Regional economic data was limited to the United Kingdom's CBI Distributive Trade Survey, which was reported at 8, well below the reading of 16 expected by the market.
- The United Kingdom's FTSE is down 1.3% with financials among the weakest performers. Barclays and Royal Bank of Scotland are down 4.1% and 3.4% respectively. Auto and aircraft parts manufacturer GKN is adding 3.1% after the company's recently acquired aerospace unit from Volvo was profitable in the fourth quarter.

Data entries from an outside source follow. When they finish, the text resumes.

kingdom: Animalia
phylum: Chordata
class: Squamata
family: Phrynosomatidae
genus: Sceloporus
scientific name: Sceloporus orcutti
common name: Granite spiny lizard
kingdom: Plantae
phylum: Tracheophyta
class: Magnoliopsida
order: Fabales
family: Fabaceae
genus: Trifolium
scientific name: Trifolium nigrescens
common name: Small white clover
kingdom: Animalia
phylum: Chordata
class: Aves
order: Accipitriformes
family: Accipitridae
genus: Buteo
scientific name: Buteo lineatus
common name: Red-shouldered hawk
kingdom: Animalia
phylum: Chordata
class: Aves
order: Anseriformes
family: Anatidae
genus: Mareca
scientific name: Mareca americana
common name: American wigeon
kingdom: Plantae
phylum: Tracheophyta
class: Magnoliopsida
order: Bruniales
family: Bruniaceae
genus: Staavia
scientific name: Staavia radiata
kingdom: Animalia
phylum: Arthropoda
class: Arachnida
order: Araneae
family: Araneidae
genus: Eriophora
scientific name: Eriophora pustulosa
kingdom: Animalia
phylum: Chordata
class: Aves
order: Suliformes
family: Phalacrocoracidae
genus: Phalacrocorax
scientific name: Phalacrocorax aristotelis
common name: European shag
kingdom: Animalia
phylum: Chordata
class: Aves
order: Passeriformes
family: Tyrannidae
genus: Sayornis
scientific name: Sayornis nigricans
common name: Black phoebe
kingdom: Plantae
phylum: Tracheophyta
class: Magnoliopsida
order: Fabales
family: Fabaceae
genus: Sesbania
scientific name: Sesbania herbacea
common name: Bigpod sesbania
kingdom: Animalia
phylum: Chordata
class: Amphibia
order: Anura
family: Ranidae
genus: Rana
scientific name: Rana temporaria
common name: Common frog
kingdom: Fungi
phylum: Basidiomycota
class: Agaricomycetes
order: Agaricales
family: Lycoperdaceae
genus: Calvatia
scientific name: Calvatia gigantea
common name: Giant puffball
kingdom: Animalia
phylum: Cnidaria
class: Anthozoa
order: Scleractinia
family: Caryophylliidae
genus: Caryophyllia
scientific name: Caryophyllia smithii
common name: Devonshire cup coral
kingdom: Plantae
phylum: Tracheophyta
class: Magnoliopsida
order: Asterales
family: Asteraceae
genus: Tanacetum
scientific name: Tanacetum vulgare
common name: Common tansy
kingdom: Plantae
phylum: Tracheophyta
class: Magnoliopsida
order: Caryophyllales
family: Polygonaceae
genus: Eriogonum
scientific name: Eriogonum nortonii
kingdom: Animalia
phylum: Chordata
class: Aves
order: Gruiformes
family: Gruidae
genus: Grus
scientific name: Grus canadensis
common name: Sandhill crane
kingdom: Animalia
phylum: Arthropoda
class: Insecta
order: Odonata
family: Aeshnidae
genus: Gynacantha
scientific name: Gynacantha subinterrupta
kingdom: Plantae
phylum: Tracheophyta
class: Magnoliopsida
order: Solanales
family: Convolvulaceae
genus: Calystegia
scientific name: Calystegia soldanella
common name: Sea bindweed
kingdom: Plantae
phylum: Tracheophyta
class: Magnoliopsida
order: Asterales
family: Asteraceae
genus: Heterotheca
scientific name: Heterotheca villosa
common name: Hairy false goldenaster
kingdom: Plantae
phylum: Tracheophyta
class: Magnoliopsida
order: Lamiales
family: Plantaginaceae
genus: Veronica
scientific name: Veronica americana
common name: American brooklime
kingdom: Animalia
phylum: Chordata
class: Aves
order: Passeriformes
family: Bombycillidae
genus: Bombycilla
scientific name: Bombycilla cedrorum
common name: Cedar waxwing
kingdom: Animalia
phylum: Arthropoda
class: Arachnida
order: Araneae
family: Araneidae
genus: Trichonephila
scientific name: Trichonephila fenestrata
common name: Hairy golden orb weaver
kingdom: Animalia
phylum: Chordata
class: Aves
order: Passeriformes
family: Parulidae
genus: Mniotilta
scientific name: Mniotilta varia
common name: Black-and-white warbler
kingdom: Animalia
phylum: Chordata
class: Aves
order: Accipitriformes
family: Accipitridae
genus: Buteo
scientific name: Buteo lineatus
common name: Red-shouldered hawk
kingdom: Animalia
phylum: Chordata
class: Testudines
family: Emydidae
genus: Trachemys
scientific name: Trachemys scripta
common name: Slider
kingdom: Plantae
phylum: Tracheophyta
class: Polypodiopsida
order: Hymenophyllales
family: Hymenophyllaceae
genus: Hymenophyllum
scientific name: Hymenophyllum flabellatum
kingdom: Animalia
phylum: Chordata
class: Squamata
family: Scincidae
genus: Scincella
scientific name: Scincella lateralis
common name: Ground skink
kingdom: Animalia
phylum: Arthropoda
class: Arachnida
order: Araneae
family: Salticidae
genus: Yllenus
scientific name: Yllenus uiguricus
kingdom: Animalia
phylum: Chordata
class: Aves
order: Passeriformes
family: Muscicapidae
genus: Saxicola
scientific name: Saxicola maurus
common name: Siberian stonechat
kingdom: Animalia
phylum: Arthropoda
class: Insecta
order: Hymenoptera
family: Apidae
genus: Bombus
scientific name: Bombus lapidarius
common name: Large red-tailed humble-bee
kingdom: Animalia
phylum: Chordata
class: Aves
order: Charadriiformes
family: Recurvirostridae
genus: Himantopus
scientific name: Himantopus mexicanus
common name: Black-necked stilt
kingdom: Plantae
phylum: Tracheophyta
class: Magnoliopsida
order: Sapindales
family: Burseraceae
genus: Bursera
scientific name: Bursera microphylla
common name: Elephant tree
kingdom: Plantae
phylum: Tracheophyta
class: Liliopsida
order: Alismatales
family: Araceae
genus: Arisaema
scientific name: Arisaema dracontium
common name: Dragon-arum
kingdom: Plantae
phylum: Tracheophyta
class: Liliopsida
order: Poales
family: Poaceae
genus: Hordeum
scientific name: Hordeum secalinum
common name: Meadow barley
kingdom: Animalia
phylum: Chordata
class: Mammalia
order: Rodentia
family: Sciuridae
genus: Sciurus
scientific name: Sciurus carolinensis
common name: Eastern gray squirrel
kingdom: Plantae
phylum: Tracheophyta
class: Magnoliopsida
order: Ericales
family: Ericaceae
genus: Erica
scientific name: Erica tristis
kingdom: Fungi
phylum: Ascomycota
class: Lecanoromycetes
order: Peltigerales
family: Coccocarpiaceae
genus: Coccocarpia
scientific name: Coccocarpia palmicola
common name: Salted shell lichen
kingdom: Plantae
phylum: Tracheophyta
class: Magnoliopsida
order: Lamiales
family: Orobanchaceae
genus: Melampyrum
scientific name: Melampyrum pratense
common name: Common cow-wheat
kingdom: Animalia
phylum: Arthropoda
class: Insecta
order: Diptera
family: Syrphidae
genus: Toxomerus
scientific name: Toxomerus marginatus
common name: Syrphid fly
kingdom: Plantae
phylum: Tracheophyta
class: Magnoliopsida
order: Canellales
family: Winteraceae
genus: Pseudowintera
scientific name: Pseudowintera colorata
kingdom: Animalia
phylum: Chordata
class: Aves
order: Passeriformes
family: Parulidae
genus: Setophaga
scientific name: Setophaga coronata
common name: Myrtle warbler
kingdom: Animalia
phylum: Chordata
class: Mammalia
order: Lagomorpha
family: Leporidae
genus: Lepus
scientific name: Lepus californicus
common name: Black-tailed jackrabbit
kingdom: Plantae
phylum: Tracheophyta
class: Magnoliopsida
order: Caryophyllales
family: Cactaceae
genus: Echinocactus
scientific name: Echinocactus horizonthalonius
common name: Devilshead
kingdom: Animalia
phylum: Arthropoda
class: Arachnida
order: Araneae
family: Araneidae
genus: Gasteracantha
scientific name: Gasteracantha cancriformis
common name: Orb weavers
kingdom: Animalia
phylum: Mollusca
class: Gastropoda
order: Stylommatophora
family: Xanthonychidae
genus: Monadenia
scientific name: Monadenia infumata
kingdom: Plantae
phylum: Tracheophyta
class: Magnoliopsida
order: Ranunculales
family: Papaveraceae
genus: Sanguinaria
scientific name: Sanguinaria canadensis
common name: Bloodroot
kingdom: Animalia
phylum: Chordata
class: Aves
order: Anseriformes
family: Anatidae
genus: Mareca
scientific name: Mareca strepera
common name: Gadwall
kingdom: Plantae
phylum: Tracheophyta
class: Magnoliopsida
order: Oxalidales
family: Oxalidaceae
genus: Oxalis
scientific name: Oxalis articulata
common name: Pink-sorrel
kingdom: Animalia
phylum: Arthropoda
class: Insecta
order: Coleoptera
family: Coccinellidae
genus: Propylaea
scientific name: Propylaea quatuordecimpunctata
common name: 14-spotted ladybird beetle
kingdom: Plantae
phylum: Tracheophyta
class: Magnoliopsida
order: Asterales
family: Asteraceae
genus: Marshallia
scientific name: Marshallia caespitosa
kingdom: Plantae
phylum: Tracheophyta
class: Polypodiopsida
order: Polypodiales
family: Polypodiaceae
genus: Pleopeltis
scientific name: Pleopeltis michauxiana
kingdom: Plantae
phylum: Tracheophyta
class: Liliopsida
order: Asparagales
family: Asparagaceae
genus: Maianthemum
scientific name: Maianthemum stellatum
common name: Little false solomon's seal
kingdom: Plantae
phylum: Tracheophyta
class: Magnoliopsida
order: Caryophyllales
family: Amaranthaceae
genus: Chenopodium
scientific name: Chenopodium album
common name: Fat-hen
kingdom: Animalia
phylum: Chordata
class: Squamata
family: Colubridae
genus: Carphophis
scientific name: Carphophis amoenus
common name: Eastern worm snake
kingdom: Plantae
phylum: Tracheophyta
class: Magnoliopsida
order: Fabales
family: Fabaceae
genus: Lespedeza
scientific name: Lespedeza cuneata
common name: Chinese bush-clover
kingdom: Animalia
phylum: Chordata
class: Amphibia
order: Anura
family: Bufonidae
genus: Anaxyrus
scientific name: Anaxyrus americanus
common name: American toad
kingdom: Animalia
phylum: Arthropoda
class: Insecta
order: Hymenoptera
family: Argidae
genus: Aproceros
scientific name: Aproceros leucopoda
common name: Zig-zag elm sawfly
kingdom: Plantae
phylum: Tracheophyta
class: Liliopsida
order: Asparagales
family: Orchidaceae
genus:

- Germany's DAX is slipping 1.6% as 27 of 30 components trade down. With the uncertainty surrounding Italy, financials are feeling the brunt of the pressure. Deutsche Bank and Commerzbank are seeing respective losses of 1.3% and 2.2%. On the upside, Fresenius SE is climbing 2.9% following an upbeat profit forecast.
- In France, the CAC is lower by 1.8% with all 40 stocks registering losses. BNP Paribas, Credit Agricole, and Societe Generale are all down between 3.8% and 5.4%.
- Spain's IBEX is down 2.4% as all 35 index components trade in the red. Banco Bilbao Vizcaya Argentaria is sliding 3.7% and Banco Santander is off by 3.2%.
- In Italy, the MIB is falling 4.2% with financials suffering broad losses. Banco Popolare, Intesa Sanpaolo, and UniCredit are all down between 7.7% and 8.6%.
It was a sea of red across Asia after all of the major bourses ended lower due to the uncertainty of the Italian election. Selling was most severe in Japan where the Nikkei fell 2.3%, largely due to the strength of the yen. The currency rallied to better than 91.00 per dollar during yesterday's panic, its strongest of February. Elsewhere, more reports surfaced in China, suggesting Beijing is looking to tighten property measures. Overnight comments from Reserve Bank of Australia Assistant Governor suggested the central bank is ready to cut rates if necessary. This was somewhat of a reversal from recent comments from RBA head Glenn Stevens who said the rate cut cycle was likely over. Data from the region saw Singapore's industrial production slip 0.4% year-over-year (+4.0% expected) and the Philippines trade deficit narrow to $1.28 billion ($1.22 billion expected, $1.59 billion previous).
- In Japan, the Nikkei lost 2.3% to post its biggest decline in over a month. Exporters were hit hard thanks to the strong yen with Sony shedding 3.7% and Nissan Motor giving up 2.6%. Meanwhile, Japan Tobacco slipped 0.7% after the Ministry of Finance announced a 333.3 million share offering.
- Hong Kong's Hang Seng slid 1.3% as developments out of both Europe and China weighed. Retailer Esprit lost 1.4% as traders dumped stocks with European ties. Elsewhere, China Construction Bank and Evergrande Real Estate Group gave up 2.4% and 4.3% respectively as concerns over further tightening by Beijing weighed.
- In China, the Shanghai Composite slipped 1.4% as property shares and commodity-related names underperformed. China Vanke and Jiangxi Copper lost 1.7% and 2.6% respectively to finish among the worst performers in their sectors.